Screening for Cell Migration Inhibitors via Automated Microscopy Reveals a Rho-Kinase Inhibitor

Small-molecule kinase inhibitors are predominantly discovered in pure protein assays. J. C. Yarrow et al. have discovered an inhibitor of Rho-kinase (ROCK) through an image-based, high-throughput screen of cell monomigrationlayer wound healing. Using automated microscopy, they screened a library of 16,000 compounds, finding many that affect cell migration or cell morphology, as well as compounds that block mitotic progression. The authors test 200 compounds in a series of subassays and choose one, 3-(4-pyridyl)indole (Rockout), for more detailed characterization. Rockout inhibits blebbing and causes dissolution of actin stress fibers, phenocopying Rho-kinase inhibitors. Testing Rho-kinase activity in vitro, Rockout inhibits with an IC50 of 25 μM (fivefold less potent than Y-27632), but has a similar specificity profile (Chem. Biol. 2005, 12, 385–395).

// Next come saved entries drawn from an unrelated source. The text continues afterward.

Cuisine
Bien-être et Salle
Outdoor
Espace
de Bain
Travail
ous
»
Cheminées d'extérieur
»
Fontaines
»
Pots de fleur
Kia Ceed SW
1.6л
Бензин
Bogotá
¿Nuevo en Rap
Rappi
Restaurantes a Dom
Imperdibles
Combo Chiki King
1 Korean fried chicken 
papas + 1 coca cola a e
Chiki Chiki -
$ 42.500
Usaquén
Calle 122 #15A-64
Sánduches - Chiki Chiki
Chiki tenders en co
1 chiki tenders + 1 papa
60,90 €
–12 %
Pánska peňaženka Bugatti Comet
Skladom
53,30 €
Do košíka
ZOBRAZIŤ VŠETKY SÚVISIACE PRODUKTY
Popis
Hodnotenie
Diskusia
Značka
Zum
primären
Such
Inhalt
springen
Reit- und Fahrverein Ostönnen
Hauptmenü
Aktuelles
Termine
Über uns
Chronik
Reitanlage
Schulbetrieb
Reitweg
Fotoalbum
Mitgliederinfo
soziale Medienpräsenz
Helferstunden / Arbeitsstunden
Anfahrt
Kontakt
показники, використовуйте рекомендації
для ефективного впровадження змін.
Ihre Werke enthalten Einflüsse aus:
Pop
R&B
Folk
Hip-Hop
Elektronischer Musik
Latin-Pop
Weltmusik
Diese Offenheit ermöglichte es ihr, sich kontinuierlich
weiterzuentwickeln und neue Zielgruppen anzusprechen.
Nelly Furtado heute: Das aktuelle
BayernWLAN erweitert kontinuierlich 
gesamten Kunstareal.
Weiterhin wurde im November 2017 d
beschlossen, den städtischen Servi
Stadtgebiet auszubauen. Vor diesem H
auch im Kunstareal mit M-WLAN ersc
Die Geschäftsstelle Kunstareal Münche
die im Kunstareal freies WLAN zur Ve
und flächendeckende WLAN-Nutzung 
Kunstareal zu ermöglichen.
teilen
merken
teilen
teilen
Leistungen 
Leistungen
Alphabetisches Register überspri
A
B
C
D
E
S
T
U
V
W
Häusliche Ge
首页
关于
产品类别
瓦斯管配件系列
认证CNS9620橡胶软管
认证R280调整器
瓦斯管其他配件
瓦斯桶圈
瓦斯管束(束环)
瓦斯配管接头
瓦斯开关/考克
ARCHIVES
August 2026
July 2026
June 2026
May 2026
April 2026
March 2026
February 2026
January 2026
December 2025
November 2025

High-Throughput Screening for Protein Kinase Inhibitors

The pivotal role of kinases in signal transduction and cellular regulation has lent them considerable appeal as pharmacological targets across a broad spectrum of pathologies. Since the discovery that the v-Src oncogene encoded a protein kinase in 1978, kinases have remained a focus of research for pharmaceutical laboratories and academic groups alike. Many have sought to develop orally available low molecular weight synthetic kinase modulators (predominantly inhibitors) to capitalize on the links between aberrant regulation and disease. This interest in kinases as drug targets has been fueled in recent years by the success of several kinase inhibitors in the clinic—primarily Gleevec for the treatment of chronic myelogenous leukemia, and Iressa for the treatment of advanced nonsmall cell lung cancer. A review by H. Wesche et al. focuses on the development of small molecule drugs, most of them binding in or close to the ATP binding pocket. The majority of this review is dedicated to a detailed description and discussion of the various assay formats currently being employed for high-throughput screening (Comb. Chem. High Throughput Screen. 2005, 8, 181–195).